[Opening Data for processing section]

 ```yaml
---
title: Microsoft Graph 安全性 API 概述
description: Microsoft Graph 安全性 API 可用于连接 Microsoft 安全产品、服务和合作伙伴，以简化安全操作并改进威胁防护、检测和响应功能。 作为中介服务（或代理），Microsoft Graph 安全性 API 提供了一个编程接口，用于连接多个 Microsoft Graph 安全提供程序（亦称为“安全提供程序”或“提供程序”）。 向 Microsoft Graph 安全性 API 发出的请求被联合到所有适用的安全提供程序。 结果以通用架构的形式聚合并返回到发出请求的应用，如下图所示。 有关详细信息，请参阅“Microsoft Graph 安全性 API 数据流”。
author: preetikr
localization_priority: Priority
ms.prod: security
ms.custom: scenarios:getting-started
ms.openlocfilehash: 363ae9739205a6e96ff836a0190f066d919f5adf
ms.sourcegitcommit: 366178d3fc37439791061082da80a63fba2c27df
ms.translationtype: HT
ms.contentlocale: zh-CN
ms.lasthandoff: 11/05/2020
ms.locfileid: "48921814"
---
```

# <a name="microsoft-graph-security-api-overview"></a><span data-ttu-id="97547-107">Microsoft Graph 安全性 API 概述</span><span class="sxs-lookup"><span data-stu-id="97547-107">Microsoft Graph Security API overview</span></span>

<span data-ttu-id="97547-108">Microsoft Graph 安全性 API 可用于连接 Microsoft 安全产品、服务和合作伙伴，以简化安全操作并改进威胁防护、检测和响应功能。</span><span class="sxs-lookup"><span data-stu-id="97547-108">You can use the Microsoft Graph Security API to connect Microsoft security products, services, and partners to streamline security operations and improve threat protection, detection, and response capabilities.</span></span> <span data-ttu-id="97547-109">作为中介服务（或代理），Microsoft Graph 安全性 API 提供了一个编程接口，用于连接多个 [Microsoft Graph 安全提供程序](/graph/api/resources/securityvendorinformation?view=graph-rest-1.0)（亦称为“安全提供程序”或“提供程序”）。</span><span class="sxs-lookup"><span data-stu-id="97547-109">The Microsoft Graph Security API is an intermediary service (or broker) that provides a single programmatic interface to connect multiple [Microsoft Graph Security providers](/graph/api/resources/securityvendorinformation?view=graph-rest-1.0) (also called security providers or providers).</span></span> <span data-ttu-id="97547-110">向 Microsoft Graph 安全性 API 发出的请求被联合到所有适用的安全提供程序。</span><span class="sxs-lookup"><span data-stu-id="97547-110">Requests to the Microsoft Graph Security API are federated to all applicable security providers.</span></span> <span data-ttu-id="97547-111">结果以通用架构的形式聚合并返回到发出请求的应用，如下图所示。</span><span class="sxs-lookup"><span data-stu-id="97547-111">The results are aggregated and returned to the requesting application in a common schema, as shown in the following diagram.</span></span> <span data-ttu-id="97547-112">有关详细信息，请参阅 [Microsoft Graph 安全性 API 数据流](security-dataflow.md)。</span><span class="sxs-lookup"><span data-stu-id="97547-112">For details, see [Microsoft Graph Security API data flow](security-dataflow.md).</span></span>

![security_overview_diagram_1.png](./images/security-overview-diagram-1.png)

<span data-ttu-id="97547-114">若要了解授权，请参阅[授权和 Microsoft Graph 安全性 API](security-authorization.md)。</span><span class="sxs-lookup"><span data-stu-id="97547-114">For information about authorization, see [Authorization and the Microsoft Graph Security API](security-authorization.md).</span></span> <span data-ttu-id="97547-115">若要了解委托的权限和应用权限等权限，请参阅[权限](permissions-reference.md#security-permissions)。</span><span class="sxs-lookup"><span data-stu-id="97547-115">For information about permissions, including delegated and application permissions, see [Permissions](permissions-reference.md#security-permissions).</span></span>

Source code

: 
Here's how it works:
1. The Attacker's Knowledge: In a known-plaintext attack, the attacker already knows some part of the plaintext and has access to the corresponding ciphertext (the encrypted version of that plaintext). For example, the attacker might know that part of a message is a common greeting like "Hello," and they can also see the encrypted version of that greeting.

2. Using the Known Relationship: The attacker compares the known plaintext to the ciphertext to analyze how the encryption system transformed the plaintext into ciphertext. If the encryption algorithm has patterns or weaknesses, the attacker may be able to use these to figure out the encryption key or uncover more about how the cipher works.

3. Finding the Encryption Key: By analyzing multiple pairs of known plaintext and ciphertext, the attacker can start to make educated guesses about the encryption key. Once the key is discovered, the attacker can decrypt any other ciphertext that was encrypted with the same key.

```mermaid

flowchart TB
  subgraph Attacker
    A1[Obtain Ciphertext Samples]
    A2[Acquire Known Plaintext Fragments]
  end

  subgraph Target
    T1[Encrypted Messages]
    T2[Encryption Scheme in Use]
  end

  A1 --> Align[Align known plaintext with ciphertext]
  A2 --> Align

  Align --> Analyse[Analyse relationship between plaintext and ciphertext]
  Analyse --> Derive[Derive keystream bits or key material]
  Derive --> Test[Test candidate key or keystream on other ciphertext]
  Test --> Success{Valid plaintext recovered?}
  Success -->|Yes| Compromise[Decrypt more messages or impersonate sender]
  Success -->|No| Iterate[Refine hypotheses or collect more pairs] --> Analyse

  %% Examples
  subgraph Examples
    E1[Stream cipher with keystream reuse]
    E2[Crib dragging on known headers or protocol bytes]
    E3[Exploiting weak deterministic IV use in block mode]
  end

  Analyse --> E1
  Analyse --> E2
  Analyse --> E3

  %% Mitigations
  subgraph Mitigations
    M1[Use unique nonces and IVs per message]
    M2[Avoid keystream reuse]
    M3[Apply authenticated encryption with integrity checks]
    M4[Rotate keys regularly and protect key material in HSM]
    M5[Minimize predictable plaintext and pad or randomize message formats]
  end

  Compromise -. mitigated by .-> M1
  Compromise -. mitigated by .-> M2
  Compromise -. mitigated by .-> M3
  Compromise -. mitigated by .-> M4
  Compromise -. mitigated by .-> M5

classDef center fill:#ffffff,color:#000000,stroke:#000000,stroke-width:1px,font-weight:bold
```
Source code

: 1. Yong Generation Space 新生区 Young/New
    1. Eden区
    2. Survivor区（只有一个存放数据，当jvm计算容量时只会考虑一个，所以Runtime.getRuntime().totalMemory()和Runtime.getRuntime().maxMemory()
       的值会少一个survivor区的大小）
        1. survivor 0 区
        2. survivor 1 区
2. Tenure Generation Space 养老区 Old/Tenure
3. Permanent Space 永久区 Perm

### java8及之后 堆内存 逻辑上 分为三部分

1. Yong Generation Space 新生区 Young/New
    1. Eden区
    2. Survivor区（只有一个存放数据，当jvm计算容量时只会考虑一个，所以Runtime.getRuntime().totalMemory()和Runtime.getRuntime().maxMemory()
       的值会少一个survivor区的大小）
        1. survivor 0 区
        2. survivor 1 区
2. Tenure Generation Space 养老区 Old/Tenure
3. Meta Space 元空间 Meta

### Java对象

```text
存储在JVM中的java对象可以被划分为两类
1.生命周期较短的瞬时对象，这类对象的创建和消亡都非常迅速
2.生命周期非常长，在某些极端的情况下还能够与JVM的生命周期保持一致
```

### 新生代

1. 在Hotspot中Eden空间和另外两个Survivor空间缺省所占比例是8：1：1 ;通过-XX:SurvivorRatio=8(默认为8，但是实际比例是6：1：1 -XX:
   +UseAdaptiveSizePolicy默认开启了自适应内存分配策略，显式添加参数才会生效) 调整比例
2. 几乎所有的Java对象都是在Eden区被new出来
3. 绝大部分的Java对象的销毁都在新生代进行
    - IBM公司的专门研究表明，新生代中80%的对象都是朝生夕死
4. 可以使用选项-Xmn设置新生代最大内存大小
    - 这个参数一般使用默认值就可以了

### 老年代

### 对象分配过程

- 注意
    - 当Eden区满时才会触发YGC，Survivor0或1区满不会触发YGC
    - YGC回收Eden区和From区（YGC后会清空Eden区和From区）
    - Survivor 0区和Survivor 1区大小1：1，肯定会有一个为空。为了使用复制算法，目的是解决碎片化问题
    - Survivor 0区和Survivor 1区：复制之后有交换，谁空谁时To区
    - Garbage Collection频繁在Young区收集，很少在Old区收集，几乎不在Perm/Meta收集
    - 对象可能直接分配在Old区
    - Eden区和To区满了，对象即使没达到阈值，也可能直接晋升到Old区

[Closing Data for processing section]

[Problem description]: The span to print begins at the line containing "- Survivor 0区和Survivor 1区：复制之后有交换，谁空谁时To区" and ends at the final line of the entries; print it exactly and print nothing else.

[Solution to this task]:
    - Survivor 0区和Survivor 1区：复制之后有交换，谁空谁时To区
    - Garbage Collection频繁在Young区收集，很少在Old区收集，几乎不在Perm/Meta收集
    - 对象可能直接分配在Old区
    - Eden区和To区满了，对象即使没达到阈值，也可能直接晋升到Old区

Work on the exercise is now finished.